Se questa previsione dovesse confermarsi, la pensione minima - oggi pari a circa 611,85 euro al mese - potrebbe salire di circa 12 euro, arrivando intorno ai 624 euro mensili. Si tratta naturalmente di una stima, che potrà essere confermata solo quando l’Istat certificherà l’andamento definitivo dei prezzi.

Resta poi l’incognita della rivalutazione straordinaria, oggi pari all’1,3% ma non ancora prevista per il 2027. Per proseguire con questa misura sarà necessario un nuovo intervento del governo in legge di Bilancio, con lo stanziamento delle risorse necessarie a sostenere le pensioni più basse e a garantire un parziale recupero del potere d’acquisto.

Diverso, invece, il discorso sull’incremento al milione.
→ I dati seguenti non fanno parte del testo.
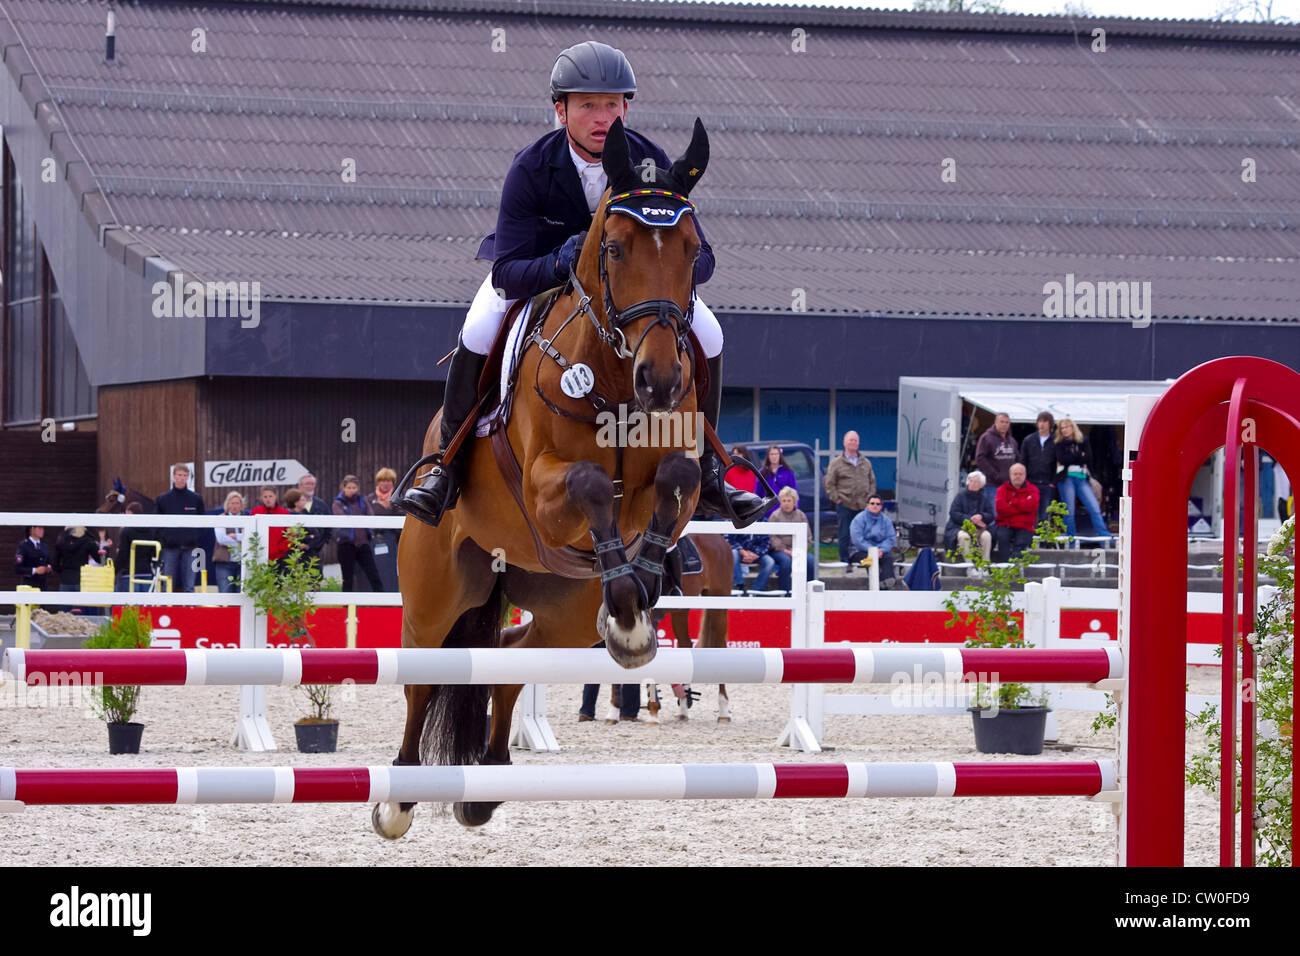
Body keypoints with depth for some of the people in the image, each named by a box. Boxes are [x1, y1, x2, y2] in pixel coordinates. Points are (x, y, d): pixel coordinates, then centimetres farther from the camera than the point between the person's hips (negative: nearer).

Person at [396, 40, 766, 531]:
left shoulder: (652, 165, -24)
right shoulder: (530, 168, -30)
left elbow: (701, 259, -23)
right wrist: (558, 265, -55)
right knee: (478, 332, -30)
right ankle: (449, 464, -9)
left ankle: (704, 469, 2)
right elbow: (507, 272, -34)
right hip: (533, 270, -2)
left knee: (707, 332, -17)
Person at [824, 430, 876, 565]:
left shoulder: (865, 463, 14)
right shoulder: (837, 463, 2)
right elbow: (829, 483, 2)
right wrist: (837, 498, -6)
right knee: (845, 535, -4)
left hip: (863, 505, 3)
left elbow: (872, 482, 20)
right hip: (845, 505, -3)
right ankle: (845, 563, 2)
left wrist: (870, 497, 8)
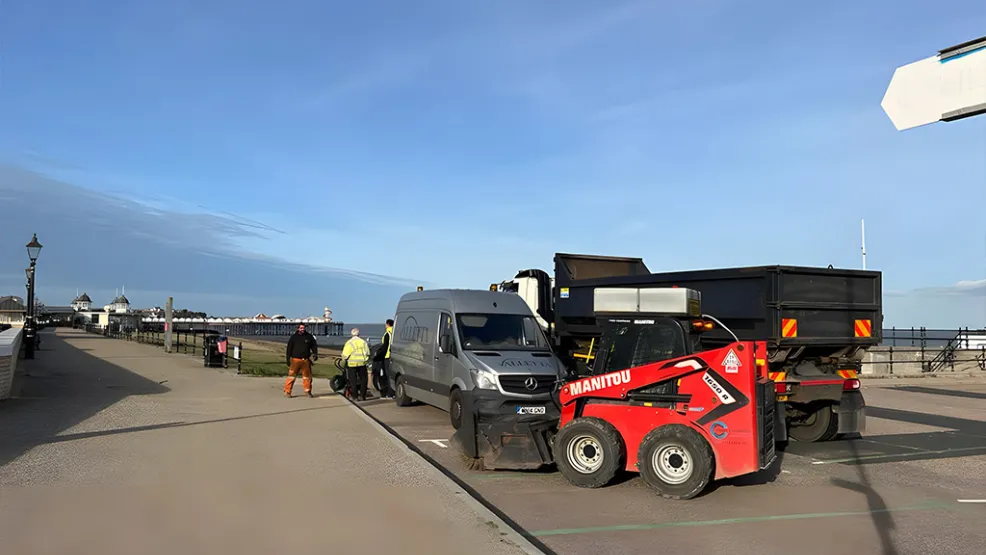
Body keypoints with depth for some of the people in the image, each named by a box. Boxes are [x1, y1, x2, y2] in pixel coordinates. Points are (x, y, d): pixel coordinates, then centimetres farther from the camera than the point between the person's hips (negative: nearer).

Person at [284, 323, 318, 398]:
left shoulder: (309, 337, 9)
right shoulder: (294, 337, 5)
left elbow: (314, 345, 15)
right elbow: (289, 348, 6)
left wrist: (315, 354, 0)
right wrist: (287, 358, 1)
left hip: (306, 360, 2)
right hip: (295, 359, -2)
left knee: (307, 376, 7)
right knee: (291, 375, -7)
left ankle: (307, 391, 20)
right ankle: (287, 391, -2)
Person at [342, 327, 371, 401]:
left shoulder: (349, 343, -5)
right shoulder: (363, 342, 7)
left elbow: (345, 355, -8)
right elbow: (368, 353, 10)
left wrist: (345, 360, 11)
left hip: (352, 364, -2)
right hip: (362, 363, 3)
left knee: (353, 381, 6)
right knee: (363, 380, 13)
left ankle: (355, 396, 6)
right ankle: (362, 395, 10)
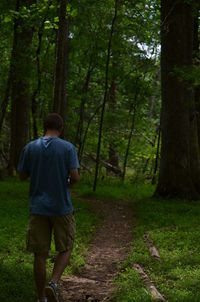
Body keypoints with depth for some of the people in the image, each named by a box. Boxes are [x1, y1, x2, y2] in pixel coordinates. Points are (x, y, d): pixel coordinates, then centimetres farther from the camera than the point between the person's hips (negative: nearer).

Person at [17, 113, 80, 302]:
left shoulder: (30, 148, 0)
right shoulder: (68, 148, -6)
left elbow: (22, 176, 6)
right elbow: (75, 177, -11)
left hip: (38, 208, 2)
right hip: (62, 208, -2)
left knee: (40, 254, 9)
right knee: (65, 249, 13)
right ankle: (53, 284, -8)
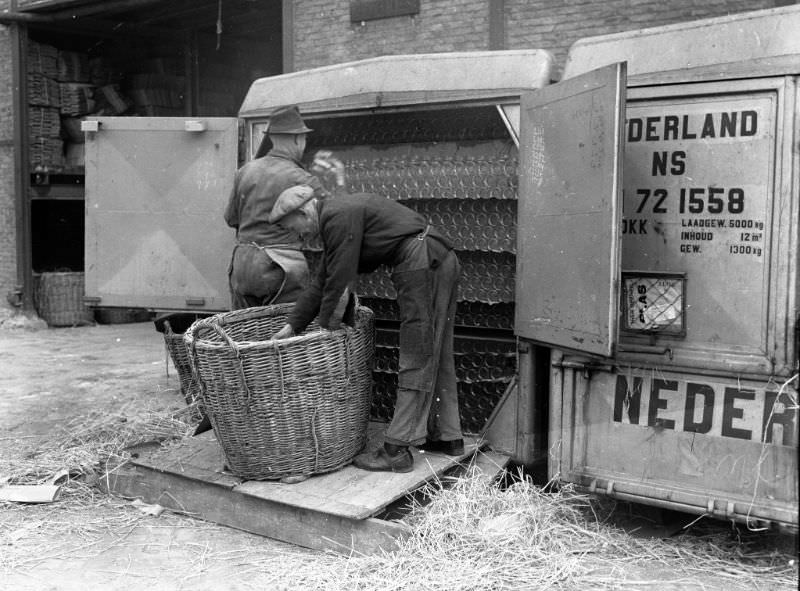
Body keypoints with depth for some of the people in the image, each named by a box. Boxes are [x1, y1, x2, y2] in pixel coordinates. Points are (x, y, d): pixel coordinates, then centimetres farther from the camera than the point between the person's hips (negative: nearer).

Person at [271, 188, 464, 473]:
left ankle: (397, 450, -2)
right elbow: (321, 283, 24)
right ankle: (447, 436, 25)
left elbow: (339, 281, -13)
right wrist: (292, 325, 21)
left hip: (422, 265, -11)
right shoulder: (338, 216, 21)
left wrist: (325, 328, -1)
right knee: (436, 356, 16)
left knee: (416, 361, -7)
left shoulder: (339, 217, -12)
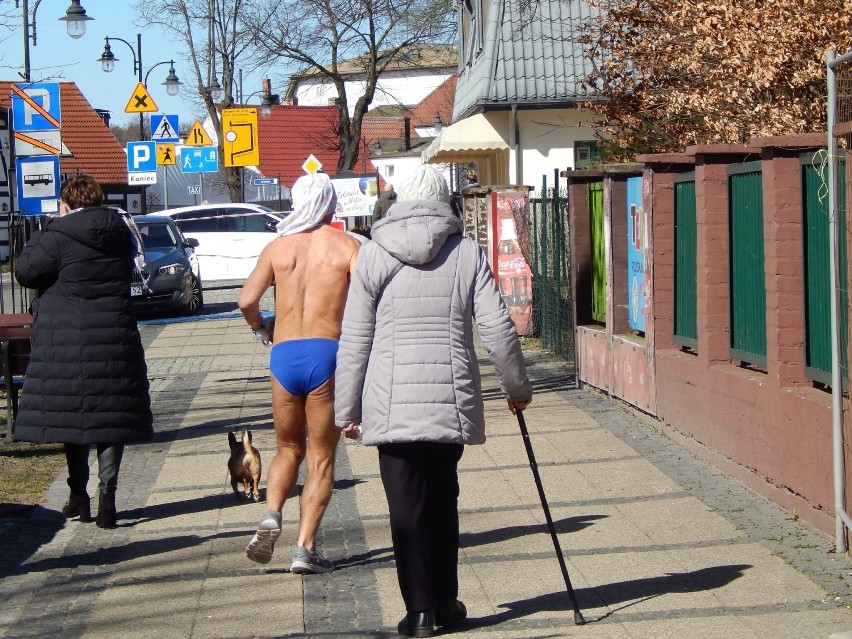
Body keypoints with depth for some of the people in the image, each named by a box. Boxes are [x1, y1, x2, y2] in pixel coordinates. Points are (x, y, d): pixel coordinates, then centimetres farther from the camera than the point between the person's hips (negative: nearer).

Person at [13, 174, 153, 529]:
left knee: (71, 415, 7)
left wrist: (38, 239, 8)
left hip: (67, 339, -3)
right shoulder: (121, 231, 6)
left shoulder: (59, 234, -10)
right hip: (115, 337, 3)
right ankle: (106, 493, -5)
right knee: (111, 416, 4)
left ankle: (78, 496, 10)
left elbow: (25, 272, -6)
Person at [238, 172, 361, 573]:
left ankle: (271, 515, -4)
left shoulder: (278, 246, 10)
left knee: (288, 449, 20)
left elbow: (247, 299, 2)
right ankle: (305, 548, -1)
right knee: (321, 458, 7)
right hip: (327, 353, -2)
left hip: (283, 357, 2)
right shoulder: (346, 246, 3)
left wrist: (262, 330, 19)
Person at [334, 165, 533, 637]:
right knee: (442, 500, 17)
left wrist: (347, 409, 8)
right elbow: (497, 328, 1)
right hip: (452, 400, 2)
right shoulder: (467, 253, 3)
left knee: (407, 507, 2)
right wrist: (517, 387, 15)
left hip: (391, 403, -2)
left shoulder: (373, 256, 1)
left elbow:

Dopo il rafforzamento introdotto dall’ultima manovra - con un aumento di 20 euro - la norma stabilisce che la misura decorre “dal 2026”, lasciando intendere che dovrebbe continuare ad applicarsi anche nel 2027 senza bisogno di una nuova proroga.

Infine, va ricordata una novità importante già in vigore: il diritto all’integrazione al minimo è stato esteso anche agli assegni ordinari di invalidità calcolati interamente con il sistema contributivo, a seguito di una sentenza della Corte costituzionale che ha giudicato illegittima l’esclusione dei cosiddetti “contributivi puri”.

Una decisione che potrebbe avere effetti anche più ampi in futuro. Non è escluso, infatti, che la giurisprudenza possa estendere progressivamente il diritto alla pensione minima ad altre prestazioni calcolate con il sistema contributivo, aprendo nuovi scenari già a partire dal 2027.